**WORK TO BE COMPLETED**
Read the records below. Copy each line where the string "Format" occurs.

**SUPPLIED DATA**
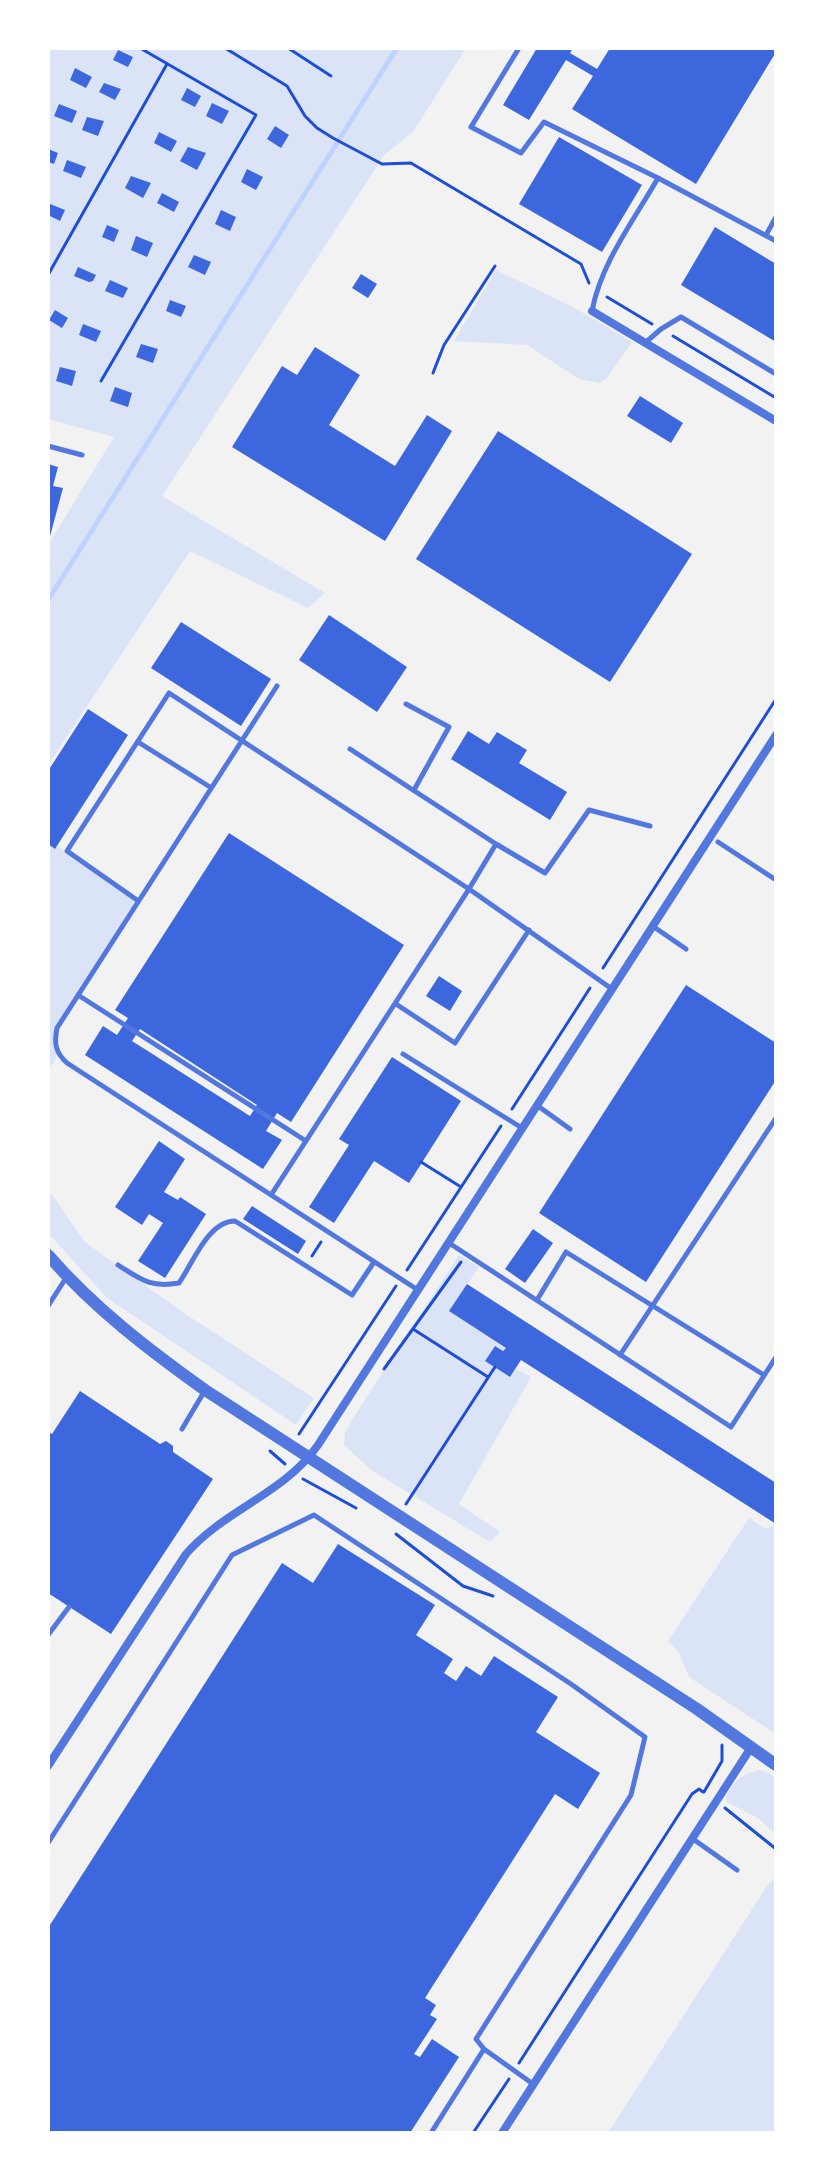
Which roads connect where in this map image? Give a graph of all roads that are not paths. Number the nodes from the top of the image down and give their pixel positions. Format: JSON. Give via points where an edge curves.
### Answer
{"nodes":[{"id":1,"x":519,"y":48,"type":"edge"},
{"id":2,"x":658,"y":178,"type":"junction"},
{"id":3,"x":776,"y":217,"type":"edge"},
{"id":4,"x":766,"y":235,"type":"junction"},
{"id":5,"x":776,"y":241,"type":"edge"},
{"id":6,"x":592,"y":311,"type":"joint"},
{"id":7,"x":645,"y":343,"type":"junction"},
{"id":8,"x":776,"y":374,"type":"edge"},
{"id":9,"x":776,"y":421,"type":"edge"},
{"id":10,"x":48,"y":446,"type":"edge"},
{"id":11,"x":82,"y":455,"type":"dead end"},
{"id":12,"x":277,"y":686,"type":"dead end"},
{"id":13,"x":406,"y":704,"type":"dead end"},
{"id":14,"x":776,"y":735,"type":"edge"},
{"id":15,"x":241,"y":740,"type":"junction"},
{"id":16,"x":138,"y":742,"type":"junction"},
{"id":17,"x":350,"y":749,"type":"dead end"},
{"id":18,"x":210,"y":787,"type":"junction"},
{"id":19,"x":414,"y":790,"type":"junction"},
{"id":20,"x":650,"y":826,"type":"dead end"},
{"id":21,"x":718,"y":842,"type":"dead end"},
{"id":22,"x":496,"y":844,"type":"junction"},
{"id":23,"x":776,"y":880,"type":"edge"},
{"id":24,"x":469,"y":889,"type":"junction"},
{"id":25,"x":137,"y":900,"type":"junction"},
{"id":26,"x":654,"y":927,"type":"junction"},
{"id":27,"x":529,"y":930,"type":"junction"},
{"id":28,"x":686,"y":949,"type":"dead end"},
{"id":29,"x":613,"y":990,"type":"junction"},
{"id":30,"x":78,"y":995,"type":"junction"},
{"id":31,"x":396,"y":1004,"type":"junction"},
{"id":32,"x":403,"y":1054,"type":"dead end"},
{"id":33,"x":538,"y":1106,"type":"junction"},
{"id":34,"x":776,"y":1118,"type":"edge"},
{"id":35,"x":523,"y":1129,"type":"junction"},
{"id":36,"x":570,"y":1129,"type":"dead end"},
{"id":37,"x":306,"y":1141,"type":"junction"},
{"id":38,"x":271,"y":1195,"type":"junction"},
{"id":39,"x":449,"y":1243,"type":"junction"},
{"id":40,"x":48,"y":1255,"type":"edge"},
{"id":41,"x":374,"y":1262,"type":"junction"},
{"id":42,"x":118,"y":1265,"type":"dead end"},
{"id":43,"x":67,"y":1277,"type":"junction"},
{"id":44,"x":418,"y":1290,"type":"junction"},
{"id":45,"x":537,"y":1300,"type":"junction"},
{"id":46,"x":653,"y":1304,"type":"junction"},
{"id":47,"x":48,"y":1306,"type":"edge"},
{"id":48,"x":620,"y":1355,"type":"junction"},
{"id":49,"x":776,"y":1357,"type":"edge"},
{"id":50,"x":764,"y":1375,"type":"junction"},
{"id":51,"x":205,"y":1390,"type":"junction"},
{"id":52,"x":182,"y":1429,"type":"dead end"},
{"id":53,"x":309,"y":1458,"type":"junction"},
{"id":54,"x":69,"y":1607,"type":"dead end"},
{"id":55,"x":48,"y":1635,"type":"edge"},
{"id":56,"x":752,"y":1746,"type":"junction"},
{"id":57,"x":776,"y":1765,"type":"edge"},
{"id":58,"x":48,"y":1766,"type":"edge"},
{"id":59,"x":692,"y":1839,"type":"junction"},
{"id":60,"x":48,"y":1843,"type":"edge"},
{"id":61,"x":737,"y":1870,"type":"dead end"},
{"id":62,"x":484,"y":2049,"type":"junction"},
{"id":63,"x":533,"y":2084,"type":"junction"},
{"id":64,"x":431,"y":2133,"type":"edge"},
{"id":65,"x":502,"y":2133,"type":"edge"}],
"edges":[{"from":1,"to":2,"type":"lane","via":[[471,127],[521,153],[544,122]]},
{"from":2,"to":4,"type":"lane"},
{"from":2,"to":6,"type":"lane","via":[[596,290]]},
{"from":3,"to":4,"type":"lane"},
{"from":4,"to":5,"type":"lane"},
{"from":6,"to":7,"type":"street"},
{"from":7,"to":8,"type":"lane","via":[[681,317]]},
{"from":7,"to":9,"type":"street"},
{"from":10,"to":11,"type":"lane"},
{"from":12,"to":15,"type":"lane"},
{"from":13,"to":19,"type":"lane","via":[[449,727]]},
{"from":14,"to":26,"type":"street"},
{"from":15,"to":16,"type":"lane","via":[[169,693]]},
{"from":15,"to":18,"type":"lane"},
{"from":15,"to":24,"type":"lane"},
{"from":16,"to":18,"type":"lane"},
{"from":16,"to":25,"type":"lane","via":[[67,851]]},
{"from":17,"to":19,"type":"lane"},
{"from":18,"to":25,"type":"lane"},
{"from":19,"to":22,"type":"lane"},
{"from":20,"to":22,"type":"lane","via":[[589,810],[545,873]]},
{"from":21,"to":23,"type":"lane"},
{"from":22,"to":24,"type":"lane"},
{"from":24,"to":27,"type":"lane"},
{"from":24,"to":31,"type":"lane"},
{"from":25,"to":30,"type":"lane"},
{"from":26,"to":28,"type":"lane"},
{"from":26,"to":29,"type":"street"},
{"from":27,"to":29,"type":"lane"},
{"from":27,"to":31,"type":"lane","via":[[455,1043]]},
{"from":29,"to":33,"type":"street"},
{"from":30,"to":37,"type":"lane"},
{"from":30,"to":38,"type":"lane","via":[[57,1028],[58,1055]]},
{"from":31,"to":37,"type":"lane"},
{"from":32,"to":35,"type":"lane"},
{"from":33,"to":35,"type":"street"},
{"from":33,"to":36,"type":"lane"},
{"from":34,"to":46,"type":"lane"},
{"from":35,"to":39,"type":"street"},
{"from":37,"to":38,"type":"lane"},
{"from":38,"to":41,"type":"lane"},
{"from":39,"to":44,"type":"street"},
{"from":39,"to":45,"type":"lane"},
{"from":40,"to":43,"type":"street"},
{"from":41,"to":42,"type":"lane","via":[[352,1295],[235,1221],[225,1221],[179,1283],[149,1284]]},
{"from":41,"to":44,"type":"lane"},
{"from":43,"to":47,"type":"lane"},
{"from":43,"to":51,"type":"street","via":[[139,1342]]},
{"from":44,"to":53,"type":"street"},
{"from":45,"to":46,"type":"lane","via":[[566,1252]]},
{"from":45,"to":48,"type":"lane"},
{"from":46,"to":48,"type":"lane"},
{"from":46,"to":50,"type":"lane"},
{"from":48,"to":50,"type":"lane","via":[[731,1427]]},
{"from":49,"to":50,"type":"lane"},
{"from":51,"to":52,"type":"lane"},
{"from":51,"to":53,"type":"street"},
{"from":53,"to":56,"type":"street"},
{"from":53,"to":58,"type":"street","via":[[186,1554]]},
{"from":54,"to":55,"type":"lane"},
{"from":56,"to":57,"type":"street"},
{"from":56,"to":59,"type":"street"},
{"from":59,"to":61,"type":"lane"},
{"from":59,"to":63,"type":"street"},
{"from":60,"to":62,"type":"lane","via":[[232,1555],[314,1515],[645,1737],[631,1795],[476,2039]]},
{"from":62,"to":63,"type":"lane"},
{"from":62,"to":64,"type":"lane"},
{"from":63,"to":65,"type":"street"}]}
* * *
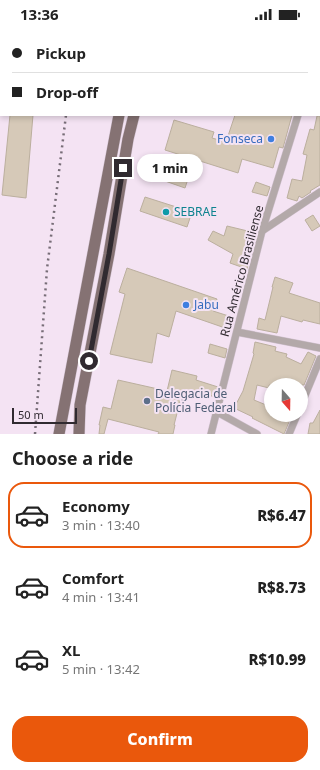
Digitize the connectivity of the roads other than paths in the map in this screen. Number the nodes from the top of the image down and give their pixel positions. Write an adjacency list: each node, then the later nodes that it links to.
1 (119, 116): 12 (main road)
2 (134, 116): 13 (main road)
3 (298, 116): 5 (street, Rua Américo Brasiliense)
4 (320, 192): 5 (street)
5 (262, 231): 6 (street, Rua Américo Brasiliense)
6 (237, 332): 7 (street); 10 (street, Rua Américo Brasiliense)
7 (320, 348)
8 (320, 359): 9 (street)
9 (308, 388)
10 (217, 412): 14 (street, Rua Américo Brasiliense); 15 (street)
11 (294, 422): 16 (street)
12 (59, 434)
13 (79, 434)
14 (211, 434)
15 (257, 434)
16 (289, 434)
==
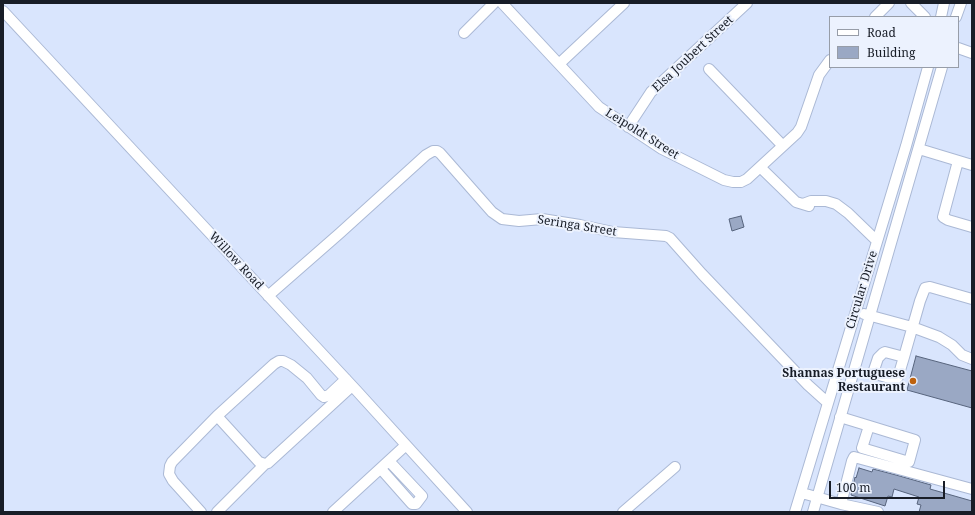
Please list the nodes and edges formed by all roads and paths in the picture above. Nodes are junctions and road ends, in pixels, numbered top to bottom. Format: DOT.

**COMPLETED TASK**
Which roads connect where in this map image? Give a graph of all roads that are not paths. Number the nodes from the top of the image down and give their pixel positions. Format: JSON. Give via points where an edge curves.
Please list the nodes and edges formed by all roads and paths in the picture above. Nodes are junctions and road ends, in pixels, numbered top to bottom. Format: DOT.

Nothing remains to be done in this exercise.